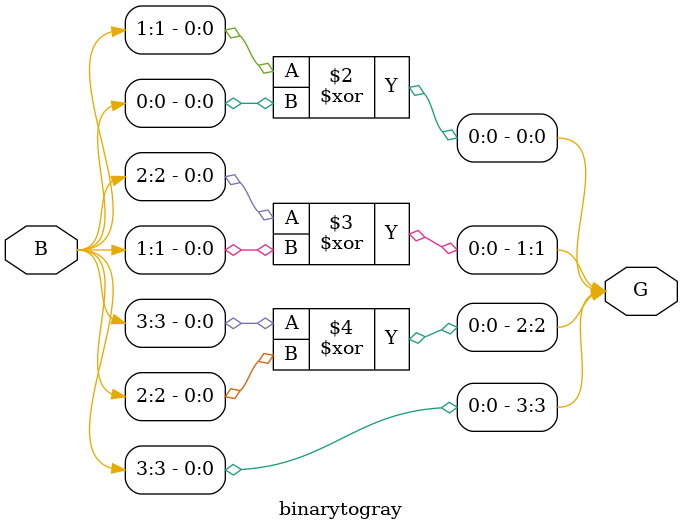
<source format=v>
module binarytogray (B,G);
    input [3:0]B;
    output reg [3:0]G;

    always @(B) 
    begin
    G[0]=B[1] ^ B[0];
    G[1]=B[2] ^ B[1];
    G[2]=B[3] ^ B[2];
    G[3]=B[3];
    end
endmodule
</source>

* WHAT YOU HAVE TO DO:
Would you output the full listing exactly as it stands, minus the images?

* ANSWER AREA:
<source format=v>
module binarytogray (B,G);
    input [3:0]B;
    output reg [3:0]G;

    always @(B) 
    begin
    G[0]=B[1] ^ B[0];
    G[1]=B[2] ^ B[1];
    G[2]=B[3] ^ B[2];
    G[3]=B[3];
    end
endmodule
</source>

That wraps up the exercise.